Sin mayoría para Weber, Timmermans o Vestager (el presidente Emmanuel Macron de Francia declaró a los tres “descartados” al abandonar la cumbre), no hay consenso en torno a un candidato a presidente de la comisión ni en el parlamento ni en el consejo. Y sin ese primer bloque de construcción, es complicado asignar los trabajos grandes restantes. Así que la reunión se disolvió en la madrugada del 21 de junio después de haber decidido que no había nominaciones. Los líderes se volverán a reunir el 30 de junio, poco antes de que se reúna el nuevo parlamento el 2 de julio y antes de la esperada votación sobre el candidato a la comisión nominado dos semanas después.

A la sensación de frustración en la cumbre se sumó la incapacidad de los líderes para llegar a un acuerdo sobre un compromiso común para una UE sin emisiones de carbono para 2050, con las objeciones de Polonia, la República Checa, Hungría y Estonia en el camino.

¿Qué sigue para el rompecabezas de los grandes trabajos? Weber aún no está completamente fuera de la carrera, pero sus perspectivas parecen malas. Incluso la Sra. Merkel parece resignarse a esto, reconociendo que los líderes necesitaban encontrar un candidato a la comisión capaz de comandar la amplia mayoría necesaria: “No queremos, bajo ninguna circunstancia, una crisis con el parlamento”, insistió anoche. Se espera que el canciller alemán entretenga figuras alternativas en la próxima discusión. Un posible candidato de compromiso es Michel Barnier, un político francés del PPE y principal negociador del Brexit de la UE. Pero puede ser que surjan otros nombres, tal vez en la cumbre del G20 en Japón la próxima semana, donde varios líderes importantes de la UE tendrán la oportunidad de llegar a acuerdos antes de la próxima reunión en Bruselas. Una opción es que los líderes detengan la discusión sobre el trabajo de la comisión y se decidan por los candidatos para el consejo y el BCE, y luego vuelvan a trabajar desde allí. Una teoría extravagante que circula incluso tiene a Donald Tusk, el presidente del Consejo Europeo, que finalmente se presenta para liderar la comisión.

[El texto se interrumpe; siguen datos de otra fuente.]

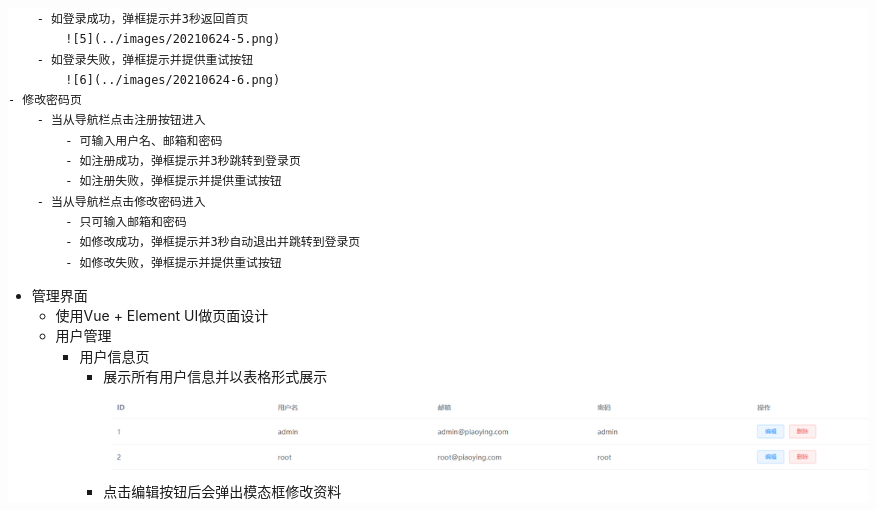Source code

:         - 如登录成功，弹框提示并3秒返回首页  
            ![5](../images/20210624-5.png)
        - 如登录失败，弹框提示并提供重试按钮  
            ![6](../images/20210624-6.png)
    - 修改密码页
        - 当从导航栏点击注册按钮进入
            - 可输入用户名、邮箱和密码
            - 如注册成功，弹框提示并3秒跳转到登录页
            - 如注册失败，弹框提示并提供重试按钮
        - 当从导航栏点击修改密码进入
            - 只可输入邮箱和密码
            - 如修改成功，弹框提示并3秒自动退出并跳转到登录页
            - 如修改失败，弹框提示并提供重试按钮
- 管理界面
    - 使用Vue + Element UI做页面设计
    - 用户管理
        - 用户信息页
            - 展示所有用户信息并以表格形式展示  
                ![7](../images/20210624-7.png)
            - 点击编辑按钮后会弹出模态框修改资料  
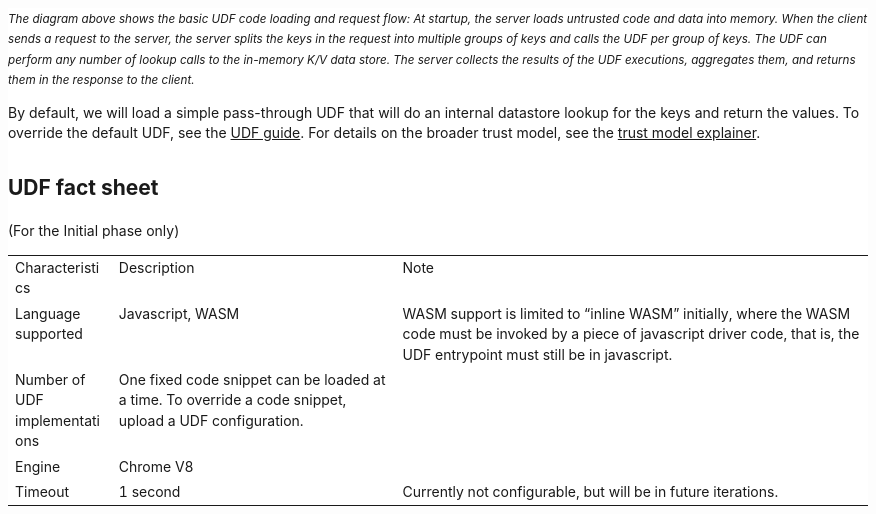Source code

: 
<small>_The diagram above shows the basic UDF code loading and request flow:
At startup, the server loads untrusted code and data into memory.
When the client sends a request to the server, the server splits
the keys in the request into multiple groups of keys and
calls the UDF per group of keys.
The UDF can perform any number of lookup calls to the in-memory K/V data store.
The server collects the results of the UDF executions, aggregates them,
and returns them in the response to the client._</small>

By default, we will load a simple pass-through UDF that will do an internal datastore lookup for the keys and return the values. To override the default UDF, see the [UDF guide](https://github.com/privacysandbox/fledge-key-value-service/blob/main/docs/generating_udf_files.md). For details on the broader trust model, see the [trust model explainer](https://github.com/privacysandbox/fledge-docs/blob/main/key_value_service_trust_model.md#design-principles).


## UDF fact sheet

(For the Initial phase only)

<table>
  <tr>
   <td>Characteristics
   </td>
   <td>Description
   </td>
   <td>Note
   </td>
  </tr>
  <tr>
   <td>Language supported
   </td>
   <td>Javascript, WASM
   </td>
   <td>WASM support is limited to “inline WASM” initially, where the WASM code must be invoked by a piece of javascript driver code, that is, the UDF entrypoint must still be in javascript.
   </td>
  </tr>
  <tr>
   <td>Number of UDF implementations
   </td>
   <td>One fixed code snippet can be loaded at a time. To override a code snippet, upload a UDF configuration.  
   </td>
   <td>
   </td>
  </tr>
  <tr>
   <td>Engine
   </td>
   <td>Chrome V8
   </td>
   <td>
   </td>
  </tr>
  <tr>
   <td>Timeout
   </td>
   <td>1 second
   </td>
   <td>Currently not configurable, but will be in future iterations.
   </td>
  </tr>
  <tr>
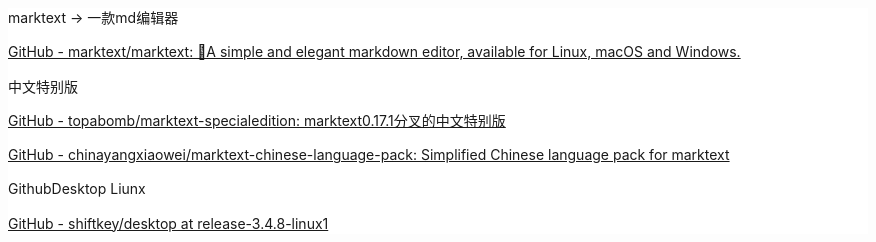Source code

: marktext -> 一款md编辑器

[GitHub - marktext/marktext: 📝A simple and elegant markdown editor, available for Linux, macOS and Windows.](https://github.com/marktext/marktext)

中文特别版

[GitHub - topabomb/marktext-specialedition: marktext0.17.1分叉的中文特别版](https://github.com/topabomb/marktext-specialedition)

[GitHub - chinayangxiaowei/marktext-chinese-language-pack: Simplified Chinese language pack for marktext](https://github.com/chinayangxiaowei/marktext-chinese-language-pack)



GithubDesktop Liunx

[GitHub - shiftkey/desktop at release-3.4.8-linux1](https://github.com/shiftkey/desktop/tree/release-3.4.8-linux1)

El punto muerto, al igual que la incapacidad para llegar a un consenso sobre los objetivos climáticos, es una señal de los tiempos. Europa es un lugar más fracturado que en el pasado, con divisiones más grandes entre los estados miembros y un panorama político más fragmentado tanto en las capitales nacionales como en el Parlamento Europeo entrante (el presidente exitoso de la comisión probablemente necesitará el respaldo de tres o incluso cuatro grupos para asegurar una mayoría, donde dos solían ser suficientes). Algunos estados miembros están más acostumbrados a esto que otros. Holanda, que ha experimentado la fragmentación política durante más tiempo y en mayor medida que la mayoría, tardó siete meses en formar su último gobierno, como les recordó Rutte a los periodistas anoche, instando a la paciencia. Leo Varadkar, el taoiseach (primer ministro) de Irlanda fue menos emoliente y desesperado: “Es más rápido elegir al Papa”.